Birkaç örnek vermek istiyorum: Örneğin, Ağrı'nın Doğubayazıt ilçesindeki Ahmed-i Hani heykelini kaldırdınız. Siirt'te Celadet Ali Bedirhan kütüphanesini yıktırdınız değerli arkadaşlar. Yine Kayapınar'da Cegerwin Kültür Merkezi bir kütüphaneydi; on binlerce kitabı vardı, şu anda atıl durumda duruyor. Diyarbakır Büyükşehir Belediyesi önündeki Lamassu heykelini kaldırdınız. Cizre'de Orhan Doğan heykelini, kabartma anıtını kaldırdınız; Diyarbakır'daki Roboski Anıtı'nı ve Mervânî medeniyetine ait kabartmaları kaldırdınız. Diyarbakır'daki Ahmed Arif heykelini kaldırdınız. Kızıltepe'de 13 kurşunla öldürülen 12 yaşındaki Uğur Kaymaz'ın heykelini bile kaldıracak kadar insafsız, vicdansız ve Kürt düşmanı bir iktidarsınız; bunu bir kez daha söylemek istiyorum. Bugün Kürtler açısından önemli bir değer olan, Kürt sinemasının en önemli isimlerinden birisi olan Yılmaz Güney'in adının verildiği Batman'daki Yılmaz Güney Sineması'nı da yıktıran yine sizin anlayışınız, sizin kayyumcu zihniyetiniz; bunun özel olarak altını çizmemiz gerekiyor.

Tabii, bunlarla neyi amaçlıyorsunuz? Aslında, çokça ifade edilen bir şey ya "Kürt dili edebiyat dili olamaz." "Kürt dili sanat dili olamaz." "Kürtlerin bir edebiyatı yoktur." gibi bir hâkim anlatıyı bütün yurtta yaymaya ve bunu hâkim kılmaya çalışıyorsunuz. Oysaki hem Kürtlerin çok kadim bir tarihi, edebiyatı ve kültürü var hem de bu ülkede yüz yıldır dayatılan hâkim kültüre karşı bu ülkenin solcularının, sosyalistlerinin, devrimcilerinin yarattığı bir karşı kültür var, bir devrimci kültür var ve sizin bugün en büyük tahammülsüzlüğünüzü de bu oluşturuyor.

Tabii, sadece Kürtleri asimile etmek, Kürt kültürünü yok etmek üzerine bir anlayışınız yok. Geçen yıl, bizim de çokça itiraz ettiğimiz Alevi-Bektaşi Kültür ve Cemevi Başkanlığını kurdunuz. Bunun Başkanlığına Alevilikte "yol düşkünü" denilen, aslında yoldan çıkmış bir kişiyi getirdiniz, bir zatı getirdiniz ve bugün bu Başkanlık eliyle Alevileri içeriden asimile etmek istiyorsunuz.
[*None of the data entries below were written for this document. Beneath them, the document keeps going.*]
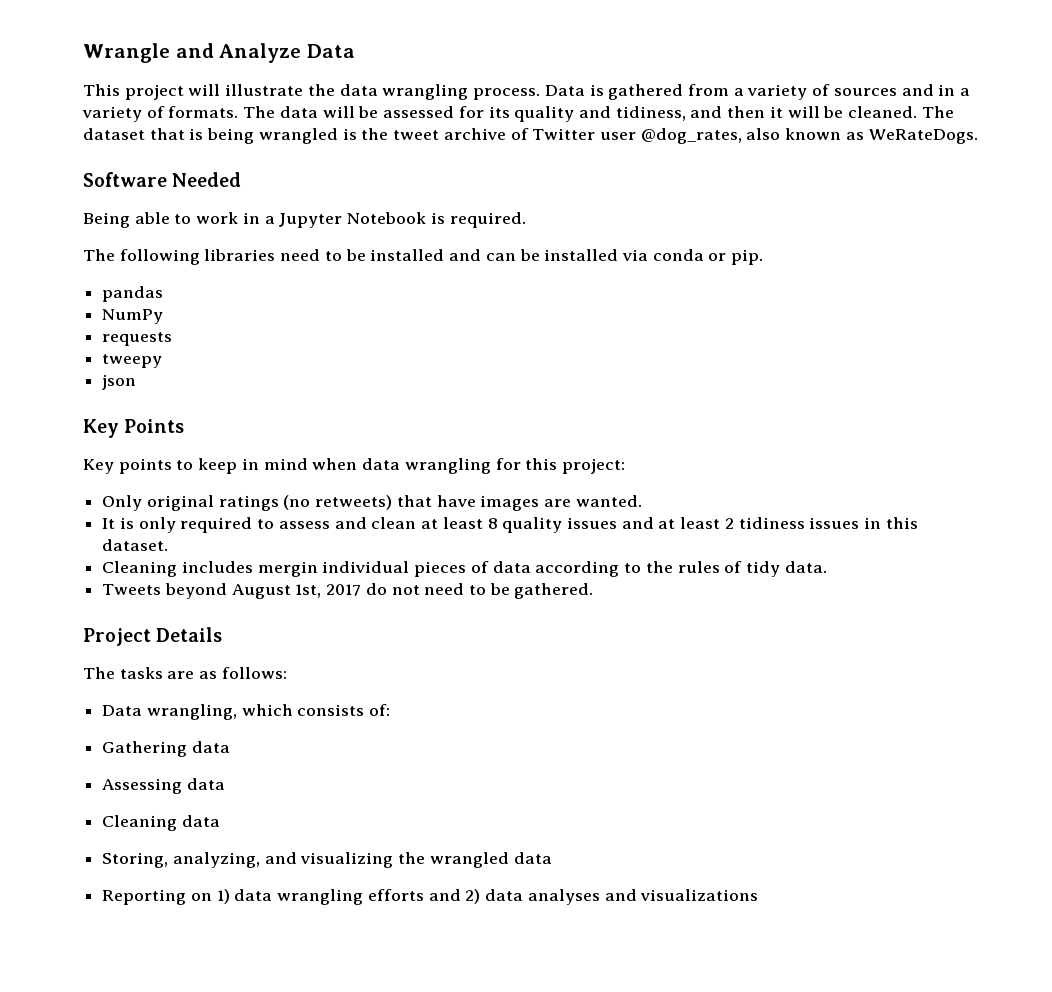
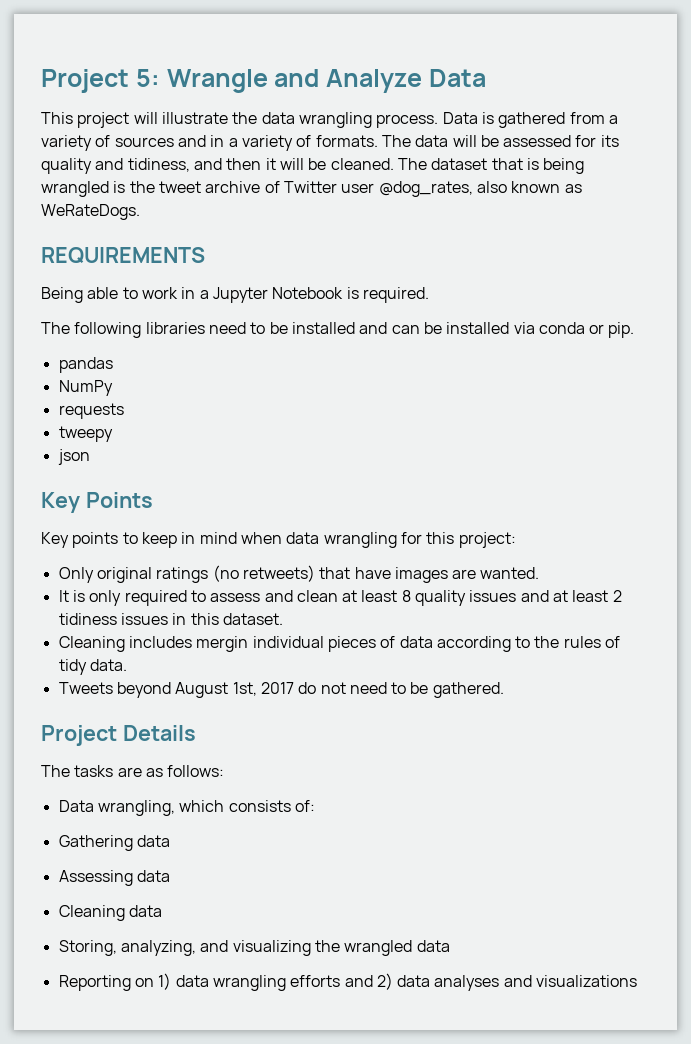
(83, 53) none -> [41,69,160,93] Project 5:
[83,172,242,187] Software Needed -> [41,247,205,264] REQUIREMENTS

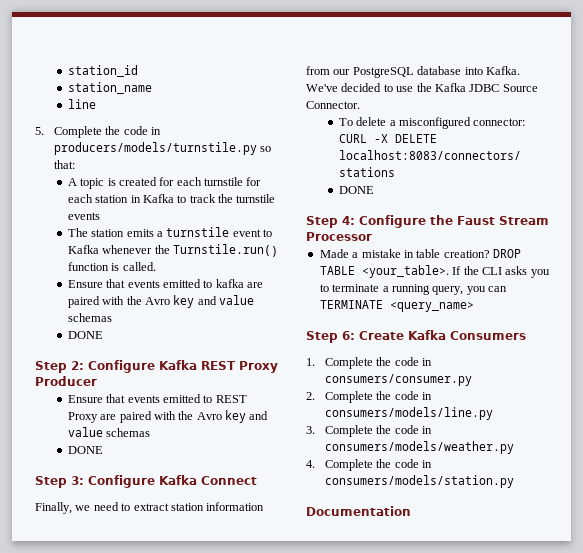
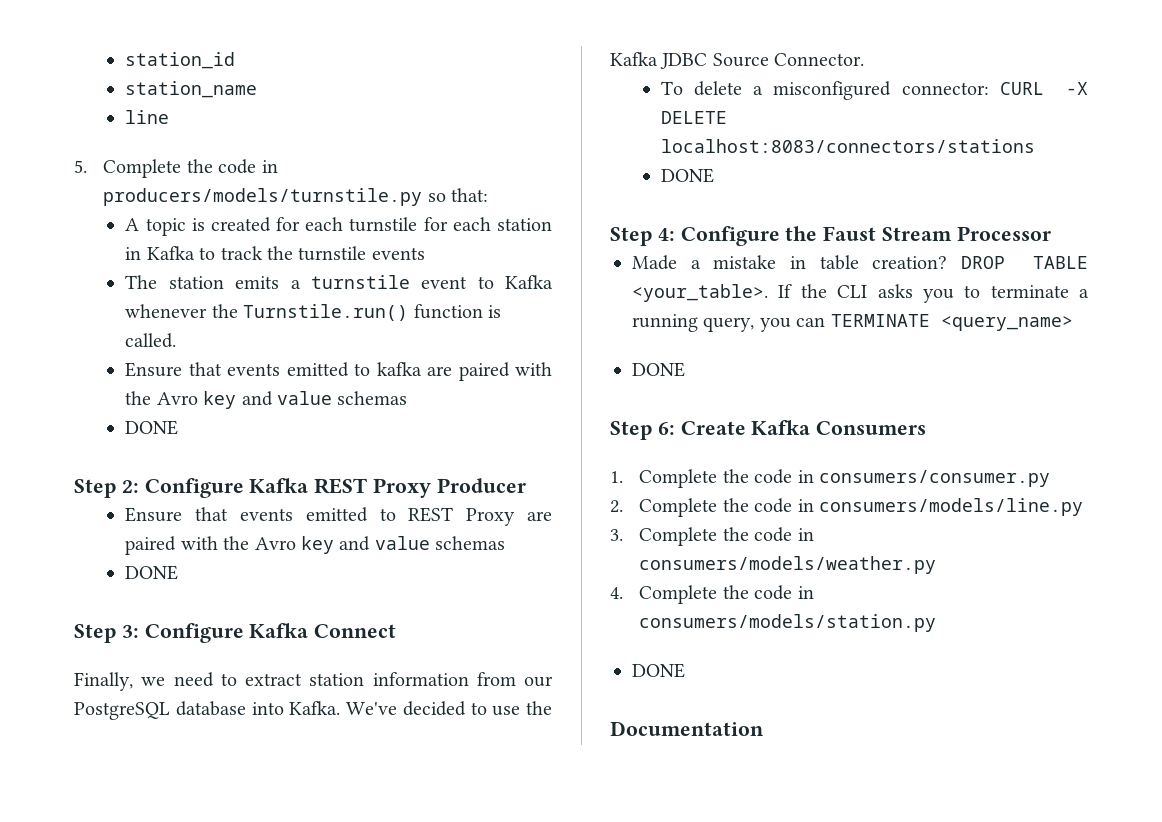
(474, 307) none -> [632,362,685,377] // DONE
(515, 481) none -> [632,663,685,678] // DONE

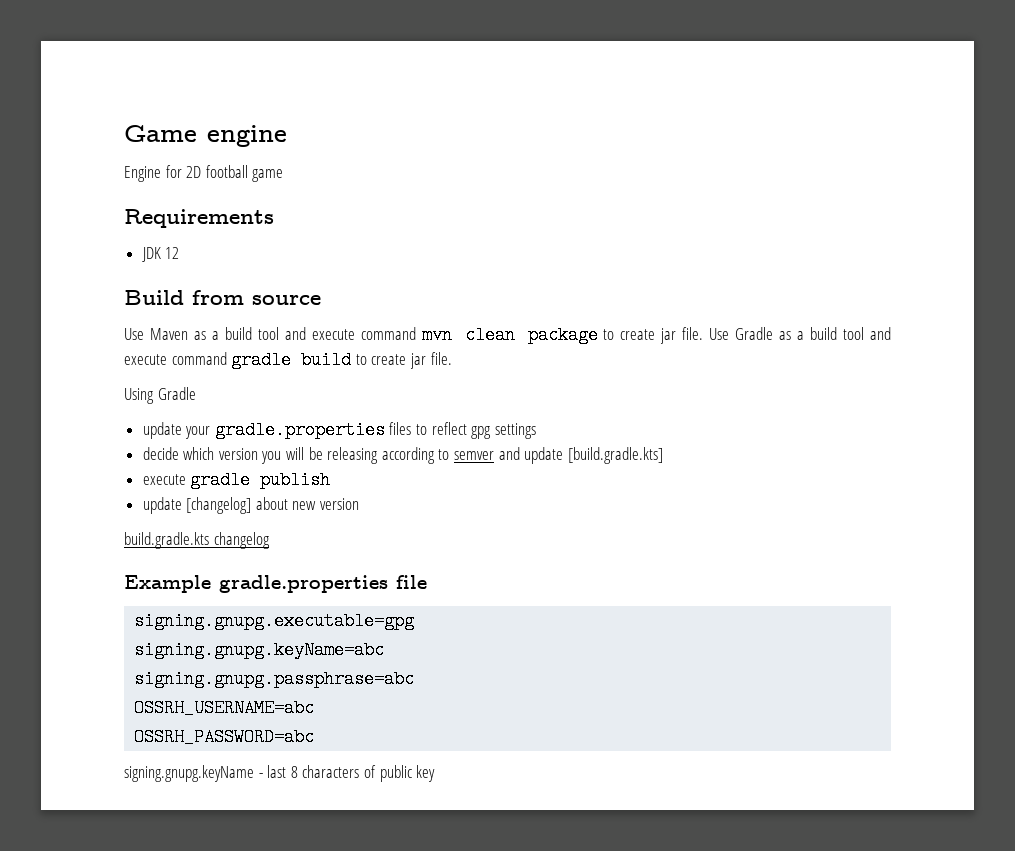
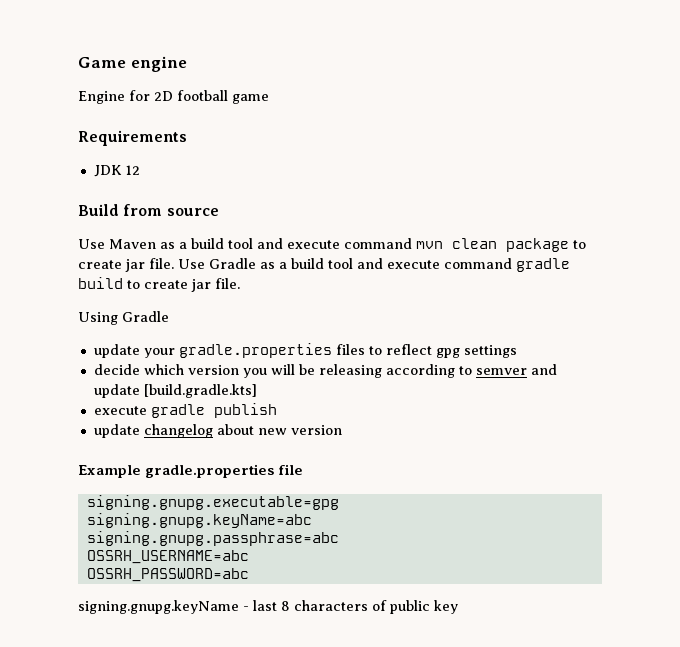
[186,497,252,514] [changelog] -> [143,424,213,438] changelog
[124,532,270,549] // build.gradle.kts changelog -> (342, 430) none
Bakın, Kültür Bakanı burada, soruyorum: Hâlâ Hacı Bektaş dergâhını niye Alevilere iade etmiyorsunuz? Hâlâ Hacı Bektaş Veli dergâhı ve diğer bütün Aleviler açısından kutsal olan mabetleri, yerleri, inanç yerlerini niye turistik bir mekân olarak Alevilere biletle gezdiriyorsunuz? Bugün Aleviliği bir Sünni kuşatması içerisinde yok etmek ve eritmek istiyorsunuz, ikincisi Şiilik kuşatması içerisinde şialaştırarak asimile etmek ve yok etmek istiyorsunuz. Oysaki bilmiyorsunuz, Yavuz'un kılıcına boyun bükmemiş, 50 bin baş vermiş ama sırrını, yolunu terk etmemiş bir Alevi inancı var. Siz ne yaparsanız yapın, Alevilerin yaklaşımı, tıpkı Pir Sultan'ın kapısında duran aslında onun köpeklerinin yaptığı gibidir. Şunu söyleyelim, ne diyordu Pir Sultan: "Benim kapımdaki köpek bile harama el uzatmaz, haram sofraya oturmaz." İşte, siz Aleviliği tanımamışsınız değerli arkadaşlar. Aleviler sizin vereceğiniz beş kuruş maaşa, Aleviler sizin ödeyeceğiniz işte, elektrik, su faturasına, Alevilerin sizin vereceğiniz mevkilere, makamlara ihtiyacı yok; bunun özel olarak altını çizmek istiyorum.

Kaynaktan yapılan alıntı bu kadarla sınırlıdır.